> Task
Could you output, exactly and with nothing else, every line from the one that contains "ring dip: (141, 102)" through the last line of the listing below?

= Beginning of Section =

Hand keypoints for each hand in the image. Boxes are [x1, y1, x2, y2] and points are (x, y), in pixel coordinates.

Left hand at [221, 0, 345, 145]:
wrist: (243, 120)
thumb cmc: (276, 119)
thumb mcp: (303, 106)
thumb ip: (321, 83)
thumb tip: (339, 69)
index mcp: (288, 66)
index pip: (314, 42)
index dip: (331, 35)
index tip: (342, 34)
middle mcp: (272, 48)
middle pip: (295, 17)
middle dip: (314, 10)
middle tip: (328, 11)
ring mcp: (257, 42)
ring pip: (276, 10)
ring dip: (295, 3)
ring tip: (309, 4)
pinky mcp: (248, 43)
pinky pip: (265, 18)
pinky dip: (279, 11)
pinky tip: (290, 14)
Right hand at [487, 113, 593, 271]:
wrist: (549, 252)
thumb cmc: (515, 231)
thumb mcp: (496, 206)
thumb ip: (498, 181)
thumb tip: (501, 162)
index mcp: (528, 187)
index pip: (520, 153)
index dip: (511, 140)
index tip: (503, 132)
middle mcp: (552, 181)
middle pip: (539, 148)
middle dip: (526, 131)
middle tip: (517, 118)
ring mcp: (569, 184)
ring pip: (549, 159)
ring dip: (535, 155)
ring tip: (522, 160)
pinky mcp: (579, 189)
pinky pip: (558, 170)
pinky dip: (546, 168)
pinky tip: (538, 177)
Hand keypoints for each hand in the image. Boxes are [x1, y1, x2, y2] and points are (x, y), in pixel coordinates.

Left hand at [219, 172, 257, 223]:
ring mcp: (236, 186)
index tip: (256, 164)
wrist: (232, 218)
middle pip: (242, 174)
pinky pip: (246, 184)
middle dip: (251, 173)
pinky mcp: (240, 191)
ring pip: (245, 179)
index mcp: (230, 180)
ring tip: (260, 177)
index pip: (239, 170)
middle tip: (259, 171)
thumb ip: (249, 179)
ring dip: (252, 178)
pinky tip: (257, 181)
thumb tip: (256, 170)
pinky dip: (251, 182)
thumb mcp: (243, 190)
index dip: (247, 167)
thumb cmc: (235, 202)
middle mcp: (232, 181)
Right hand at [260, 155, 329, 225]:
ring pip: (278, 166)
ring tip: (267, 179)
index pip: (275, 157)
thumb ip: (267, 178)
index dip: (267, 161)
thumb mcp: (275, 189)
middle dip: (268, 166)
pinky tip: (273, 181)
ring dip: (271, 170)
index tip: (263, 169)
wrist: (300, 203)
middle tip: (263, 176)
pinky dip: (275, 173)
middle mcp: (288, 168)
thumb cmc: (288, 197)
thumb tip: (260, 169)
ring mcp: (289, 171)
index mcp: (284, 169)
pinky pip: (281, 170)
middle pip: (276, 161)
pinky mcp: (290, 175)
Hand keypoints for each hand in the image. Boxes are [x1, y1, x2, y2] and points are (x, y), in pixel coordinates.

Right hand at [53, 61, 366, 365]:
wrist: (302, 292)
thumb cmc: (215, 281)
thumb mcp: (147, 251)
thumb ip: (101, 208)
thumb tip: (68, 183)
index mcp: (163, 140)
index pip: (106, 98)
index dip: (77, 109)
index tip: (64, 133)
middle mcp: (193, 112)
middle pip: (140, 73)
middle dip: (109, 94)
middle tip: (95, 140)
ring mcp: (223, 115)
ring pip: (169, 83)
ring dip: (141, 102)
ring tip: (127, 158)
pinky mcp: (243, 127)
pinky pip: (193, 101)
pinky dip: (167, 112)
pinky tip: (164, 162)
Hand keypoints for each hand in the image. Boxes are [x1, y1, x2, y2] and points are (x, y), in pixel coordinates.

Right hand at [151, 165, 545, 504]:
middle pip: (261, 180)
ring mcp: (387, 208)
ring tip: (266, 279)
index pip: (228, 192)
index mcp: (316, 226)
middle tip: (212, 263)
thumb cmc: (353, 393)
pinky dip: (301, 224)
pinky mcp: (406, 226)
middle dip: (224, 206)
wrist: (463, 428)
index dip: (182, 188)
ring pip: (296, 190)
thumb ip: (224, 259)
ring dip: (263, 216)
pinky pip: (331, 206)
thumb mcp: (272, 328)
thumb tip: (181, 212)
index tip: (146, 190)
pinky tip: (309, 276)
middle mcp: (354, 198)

= End of Section =

> Your response
ring dip: (141, 102)
ring tip: (127, 158)
pinky mcp: (243, 127)
pinky pip: (193, 101)
pinky dip: (167, 112)
pinky tip: (164, 162)
Hand keypoints for each hand in the image. Boxes are [x1, y1, x2, y2] and points are (x, y), in pixel coordinates.

Right hand at [151, 165, 545, 504]:
middle pip: (261, 180)
ring mcp: (387, 208)
ring tip: (266, 279)
index pip: (228, 192)
index mcp: (316, 226)
middle tip: (212, 263)
thumb cmc: (353, 393)
pinky dip: (301, 224)
pinky mcp: (406, 226)
middle dip: (224, 206)
wrist: (463, 428)
index dip: (182, 188)
ring pip: (296, 190)
thumb ip: (224, 259)
ring dip: (263, 216)
pinky pip: (331, 206)
thumb mcp: (272, 328)
thumb tip: (181, 212)
index tip: (146, 190)
pinky tip: (309, 276)
middle mcp: (354, 198)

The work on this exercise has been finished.